It was a once-in-a-500-year event when Storm Frank engulfed Ballater and other parts of the north-east at the climax of 2015.
Yet two years later, those working in and around the affected areas, which saw hundreds of homes and businesses affected by devastating flooding, have sent out a message of regeneration.
Mark Bilsby, the director of the Dee Fishery Board at Mill of Dinnet, near Aboyne, was as shocked as anybody by the scale of the destruction.
But when he showed the Press and Journal around one of Scotland’s most cherished stretches of water, he also highlighted the remarkable amount of work which has been carried out to prepare for the future and ensure the success of the new fishing season, which commences on February 1.
And his response was clear: “There is a new River Dee today from what was there before the storm.”
Mr Bilsby, 46, a Mancunian who spent 10 years in the Outer Hebrides before moving to Deeside, has grown accustomed to dealing with the vagaries of the climate. But he acknowledges the road to recovery could not have happened without whole communities joining forces in a common cause.
He said: “It was a real force of nature. It engulfed villages, it smashed through the riverbanks, it pushed caravans into the water and damaged bridges – and if it had happened in the middle of the night, it doesn’t bear thinking about.
“But the reaction from the public to what happened was a reminder of the importance of the Dee and the work is still going on from so many volunteers in Aboyne, Ballater, Banchory, Dinnet… To Aberdeen and beyond.
“There are about 500 jobs involved with the salmon industry, and then you have all the associated other links to shops, pubs, hotels, the whole tourism business which thrives around the Dee.
“After the storm, there were a few anglers who got in touch and told us they wouldn’t be returning to the river that year. I think they reckoned it would take us a very long time to get back on our feet.
“But the vast majority of people have returned and the occupancy numbers for the 2018 season are very encouraging. And there are messages of support and groups seeking information about bookings arriving from all over the world.”
He said he had “no illusions” about the impact of the storm on many lives and conceded you “always have to be aware of how you can’t tame nature, you just have to learn to live with it”.
But he continued: “Here we are coming towards the end of 2017 and the river is cleaner than it was, the infrastructure is being refurbished, and salmon numbers are increasing.”
Mr Bilsby is aware of instances in Manchester and other parts of England, where their fish were lost due to apathy and neglect.
The Dee was not taken for granted in such a way however, he insisted, and while walking along the bank at Dinnet – and standing outside a spanking new hut for anglers – he pointed to various parts of the river and emphasised their transformation from how they looked prior Storm Frank’s trail of destruction.
In some places, banks were swept away, along with caravans, tonnes of silt and sediment, and such invasive plants such as giant hogweed. None of this was tackled
easily. As he explained, such an apparently straightforward job as getting mattresses out of the water proved an arduous task. So too, the salmon eggs which had been
planted deep in the sediment, were engulfed by the tempest and relocated.
Mr Bilsby added: “The volunteer network, which was set up, did an extraordinary job.
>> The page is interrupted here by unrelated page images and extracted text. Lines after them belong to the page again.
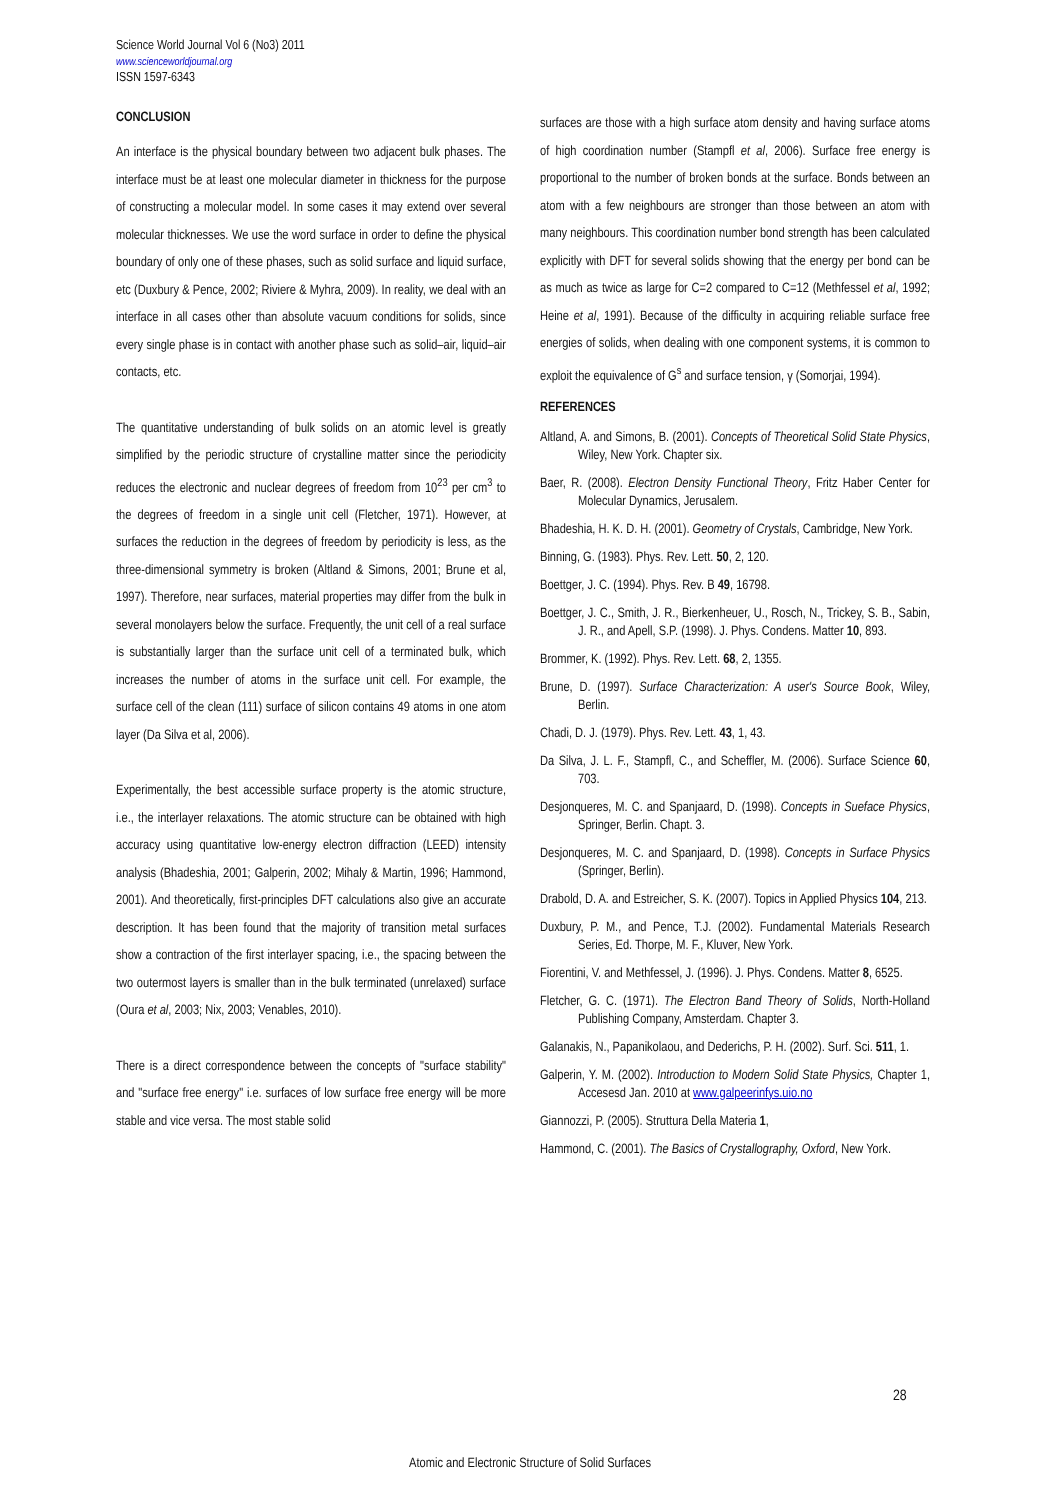Science World Journal Vol 6 (No3) 2011
www.scienceworldjournal.org
ISSN 1597-6343
CONCLUSION
An interface is the physical boundary between two adjacent bulk phases. The interface must be at least one molecular diameter in thickness for the purpose of constructing a molecular model. In some cases it may extend over several molecular thicknesses. We use the word surface in order to define the physical boundary of only one of these phases, such as solid surface and liquid surface, etc (Duxbury & Pence, 2002; Riviere & Myhra, 2009). In reality, we deal with an interface in all cases other than absolute vacuum conditions for solids, since every single phase is in contact with another phase such as solid–air, liquid–air contacts, etc.
The quantitative understanding of bulk solids on an atomic level is greatly simplified by the periodic structure of crystalline matter since the periodicity reduces the electronic and nuclear degrees of freedom from 10<sup>23</sup> per cm<sup>3</sup> to the degrees of freedom in a single unit cell (Fletcher, 1971). However, at surfaces the reduction in the degrees of freedom by periodicity is less, as the three-dimensional symmetry is broken (Altland & Simons, 2001; Brune et al, 1997). Therefore, near surfaces, material properties may differ from the bulk in several monolayers below the surface. Frequently, the unit cell of a real surface is substantially larger than the surface unit cell of a terminated bulk, which increases the number of atoms in the surface unit cell. For example, the surface cell of the clean (111) surface of silicon contains 49 atoms in one atom layer (Da Silva et al, 2006).
Experimentally, the best accessible surface property is the atomic structure, i.e., the interlayer relaxations. The atomic structure can be obtained with high accuracy using quantitative low-energy electron diffraction (LEED) intensity analysis (Bhadeshia, 2001; Galperin, 2002; Mihaly & Martin, 1996; Hammond, 2001). And theoretically, first-principles DFT calculations also give an accurate description. It has been found that the majority of transition metal surfaces show a contraction of the first interlayer spacing, i.e., the spacing between the two outermost layers is smaller than in the bulk terminated (unrelaxed) surface (Oura et al, 2003; Nix, 2003; Venables, 2010).
There is a direct correspondence between the concepts of "surface stability" and "surface free energy" i.e. surfaces of low surface free energy will be more stable and vice versa. The most stable solid
surfaces are those with a high surface atom density and having surface atoms of high coordination number (Stampfl et al, 2006). Surface free energy is proportional to the number of broken bonds at the surface. Bonds between an atom with a few neighbours are stronger than those between an atom with many neighbours. This coordination number bond strength has been calculated explicitly with DFT for several solids showing that the energy per bond can be as much as twice as large for C=2 compared to C=12 (Methfessel et al, 1992; Heine et al, 1991). Because of the difficulty in acquiring reliable surface free energies of solids, when dealing with one component systems, it is common to exploit the equivalence of G<sup>s</sup> and surface tension, γ (Somorjai, 1994).
REFERENCES
Altland, A. and Simons, B. (2001). Concepts of Theoretical Solid State Physics, Wiley, New York. Chapter six.
Baer, R. (2008). Electron Density Functional Theory, Fritz Haber Center for Molecular Dynamics, Jerusalem.
Bhadeshia, H. K. D. H. (2001). Geometry of Crystals, Cambridge, New York.
Binning, G. (1983). Phys. Rev. Lett. 50, 2, 120.
Boettger, J. C. (1994). Phys. Rev. B 49, 16798.
Boettger, J. C., Smith, J. R., Bierkenheuer, U., Rosch, N., Trickey, S. B., Sabin, J. R., and Apell, S.P. (1998). J. Phys. Condens. Matter 10, 893.
Brommer, K. (1992). Phys. Rev. Lett. 68, 2, 1355.
Brune, D. (1997). Surface Characterization: A user's Source Book, Wiley, Berlin.
Chadi, D. J. (1979). Phys. Rev. Lett. 43, 1, 43.
Da Silva, J. L. F., Stampfl, C., and Scheffler, M. (2006). Surface Science 60, 703.
Desjonqueres, M. C. and Spanjaard, D. (1998). Concepts in Sueface Physics, Springer, Berlin. Chapt. 3.
Desjonqueres, M. C. and Spanjaard, D. (1998). Concepts in Surface Physics (Springer, Berlin).
Drabold, D. A. and Estreicher, S. K. (2007). Topics in Applied Physics 104, 213.
Duxbury, P. M., and Pence, T.J. (2002). Fundamental Materials Research Series, Ed. Thorpe, M. F., Kluver, New York.
Fiorentini, V. and Methfessel, J. (1996). J. Phys. Condens. Matter 8, 6525.
Fletcher, G. C. (1971). The Electron Band Theory of Solids, North-Holland Publishing Company, Amsterdam. Chapter 3.
Galanakis, N., Papanikolaou, and Dederichs, P. H. (2002). Surf. Sci. 511, 1.
Galperin, Y. M. (2002). Introduction to Modern Solid State Physics, Chapter 1, Accesesd Jan. 2010 at www.galpeerinfys.uio.no
Giannozzi, P. (2005). Struttura Della Materia 1,
Hammond, C. (2001). The Basics of Crystallography, Oxford, New York.
28
Atomic and Electronic Structure of Solid Surfaces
And they are still on the job and improving all different aspects of the land and the river.
“The region knows that the Dee is a major asset and salmon are a very significant part of that. If their numbers are in good health, the chances are the same will be true of their environment.
“For me, salmon are like a canary in a coalmine. Storm Frank was a big wake-up call. But we now have organisations in place and groups who are doing their utmost to steer things forward and keep us all prepared.
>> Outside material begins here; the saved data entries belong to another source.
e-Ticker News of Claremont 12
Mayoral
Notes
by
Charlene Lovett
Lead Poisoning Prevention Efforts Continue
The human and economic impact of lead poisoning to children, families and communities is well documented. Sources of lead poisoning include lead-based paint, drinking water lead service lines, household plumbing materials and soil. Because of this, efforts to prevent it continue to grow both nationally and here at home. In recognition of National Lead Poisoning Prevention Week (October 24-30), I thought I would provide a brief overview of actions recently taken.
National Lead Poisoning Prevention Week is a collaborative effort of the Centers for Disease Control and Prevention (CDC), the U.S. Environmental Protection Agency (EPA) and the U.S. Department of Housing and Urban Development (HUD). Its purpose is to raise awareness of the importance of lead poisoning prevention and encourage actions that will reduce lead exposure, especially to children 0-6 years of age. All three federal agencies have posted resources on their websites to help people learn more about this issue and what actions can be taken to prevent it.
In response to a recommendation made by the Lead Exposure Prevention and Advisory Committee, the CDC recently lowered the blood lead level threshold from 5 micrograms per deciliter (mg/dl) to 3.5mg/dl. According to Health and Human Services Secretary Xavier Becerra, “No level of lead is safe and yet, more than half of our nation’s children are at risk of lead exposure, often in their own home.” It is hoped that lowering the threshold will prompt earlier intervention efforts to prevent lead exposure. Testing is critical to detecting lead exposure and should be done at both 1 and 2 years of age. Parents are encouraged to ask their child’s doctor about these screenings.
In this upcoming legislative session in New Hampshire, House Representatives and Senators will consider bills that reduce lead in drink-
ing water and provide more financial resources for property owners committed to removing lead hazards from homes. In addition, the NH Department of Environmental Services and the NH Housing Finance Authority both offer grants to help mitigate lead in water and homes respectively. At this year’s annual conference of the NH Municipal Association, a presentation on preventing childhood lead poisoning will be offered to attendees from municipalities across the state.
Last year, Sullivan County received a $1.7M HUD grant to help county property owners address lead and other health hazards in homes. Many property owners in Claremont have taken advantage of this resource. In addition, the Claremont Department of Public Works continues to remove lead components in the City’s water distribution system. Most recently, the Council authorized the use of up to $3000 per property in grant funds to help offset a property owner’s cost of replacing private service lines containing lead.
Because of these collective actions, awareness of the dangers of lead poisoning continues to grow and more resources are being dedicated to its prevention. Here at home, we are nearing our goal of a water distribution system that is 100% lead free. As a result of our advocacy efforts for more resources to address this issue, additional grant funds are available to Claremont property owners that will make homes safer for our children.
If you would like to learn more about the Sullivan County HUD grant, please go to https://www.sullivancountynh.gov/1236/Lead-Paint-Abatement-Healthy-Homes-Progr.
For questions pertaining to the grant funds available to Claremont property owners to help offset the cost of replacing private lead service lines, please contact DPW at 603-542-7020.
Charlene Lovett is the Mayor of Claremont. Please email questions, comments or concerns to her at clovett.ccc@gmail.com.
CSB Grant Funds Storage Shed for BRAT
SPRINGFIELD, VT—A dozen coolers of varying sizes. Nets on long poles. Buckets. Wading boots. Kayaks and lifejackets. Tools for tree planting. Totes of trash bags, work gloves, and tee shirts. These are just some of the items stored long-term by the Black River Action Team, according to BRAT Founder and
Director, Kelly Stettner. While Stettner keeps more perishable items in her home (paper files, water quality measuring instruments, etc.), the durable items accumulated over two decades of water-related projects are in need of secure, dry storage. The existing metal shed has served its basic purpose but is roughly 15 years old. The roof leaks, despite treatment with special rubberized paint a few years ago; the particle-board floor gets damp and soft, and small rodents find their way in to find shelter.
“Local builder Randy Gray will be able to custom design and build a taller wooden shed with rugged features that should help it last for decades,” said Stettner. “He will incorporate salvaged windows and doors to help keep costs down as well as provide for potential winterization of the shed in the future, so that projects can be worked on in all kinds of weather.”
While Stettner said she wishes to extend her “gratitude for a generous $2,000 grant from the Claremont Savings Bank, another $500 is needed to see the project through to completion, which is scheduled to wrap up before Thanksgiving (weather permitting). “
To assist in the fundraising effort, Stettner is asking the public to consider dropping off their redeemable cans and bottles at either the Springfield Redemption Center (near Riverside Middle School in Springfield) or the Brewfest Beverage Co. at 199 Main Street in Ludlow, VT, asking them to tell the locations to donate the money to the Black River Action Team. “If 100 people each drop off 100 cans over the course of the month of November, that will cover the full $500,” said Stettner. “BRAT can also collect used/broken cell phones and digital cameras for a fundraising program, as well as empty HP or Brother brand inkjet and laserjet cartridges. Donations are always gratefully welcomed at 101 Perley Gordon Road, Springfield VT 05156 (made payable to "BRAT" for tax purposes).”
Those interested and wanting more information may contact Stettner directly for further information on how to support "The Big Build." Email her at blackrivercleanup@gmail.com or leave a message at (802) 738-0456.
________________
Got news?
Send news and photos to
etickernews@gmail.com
“You can never say never, and these sort of major weather events seem to occur more regularly than in the past.
“But I think we are better prepared for them than we were in 2015.”
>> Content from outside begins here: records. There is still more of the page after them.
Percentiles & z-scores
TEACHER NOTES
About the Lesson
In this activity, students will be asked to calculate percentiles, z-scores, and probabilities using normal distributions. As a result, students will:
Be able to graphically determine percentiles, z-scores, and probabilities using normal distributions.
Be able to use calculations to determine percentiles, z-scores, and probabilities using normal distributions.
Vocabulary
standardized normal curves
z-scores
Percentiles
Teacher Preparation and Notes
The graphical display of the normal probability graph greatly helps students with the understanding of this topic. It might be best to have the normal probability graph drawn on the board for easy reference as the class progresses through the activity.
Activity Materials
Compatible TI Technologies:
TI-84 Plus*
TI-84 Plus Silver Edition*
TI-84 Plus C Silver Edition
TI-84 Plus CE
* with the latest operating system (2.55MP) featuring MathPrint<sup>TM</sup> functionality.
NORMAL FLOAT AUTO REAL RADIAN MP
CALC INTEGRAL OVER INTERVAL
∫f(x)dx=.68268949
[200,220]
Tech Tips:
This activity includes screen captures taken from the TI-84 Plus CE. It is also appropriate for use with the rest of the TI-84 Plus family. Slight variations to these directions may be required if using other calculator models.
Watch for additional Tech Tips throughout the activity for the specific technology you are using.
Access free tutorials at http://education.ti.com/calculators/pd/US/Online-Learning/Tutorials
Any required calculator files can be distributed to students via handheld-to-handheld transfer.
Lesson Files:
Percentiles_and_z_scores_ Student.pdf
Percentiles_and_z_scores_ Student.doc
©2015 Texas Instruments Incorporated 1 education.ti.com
Twin Peakes are working to achieve success on the Dee
They’re the twin Peakes of the River Dee. And although their boss admits he finds it difficult to tell them apart, both Will and Al Peake share the same commitment to regenerating the north-east’s most famous waterway.
At 29, the English-born duo, who previously worked on the Isle of Lewis, have established themselves as popular ghillies, managing the river, hosting clients, educating tourists and liaising with officials from the River Dee Trust.
And they are both heartened by the fashion in which communities in the area have rallied together to orchestrate a recovery after the devastation of Storm Frank.
Will said: “The area’s on the road to the recovery and although there was a lot of destruction in 2015, people have really stood together.
“After it happened, we had a workforce arrive from Aboyne and they set about rebuilding tracks and riverbanks, helping restore the fishing huts, clearing a lot of silt and sediment, and generally clearing up the mess.
“Their efforts were invaluable and there is a definite feeling that things are moving forward.”
He added: “You never take anything for granted when you are working with nature.”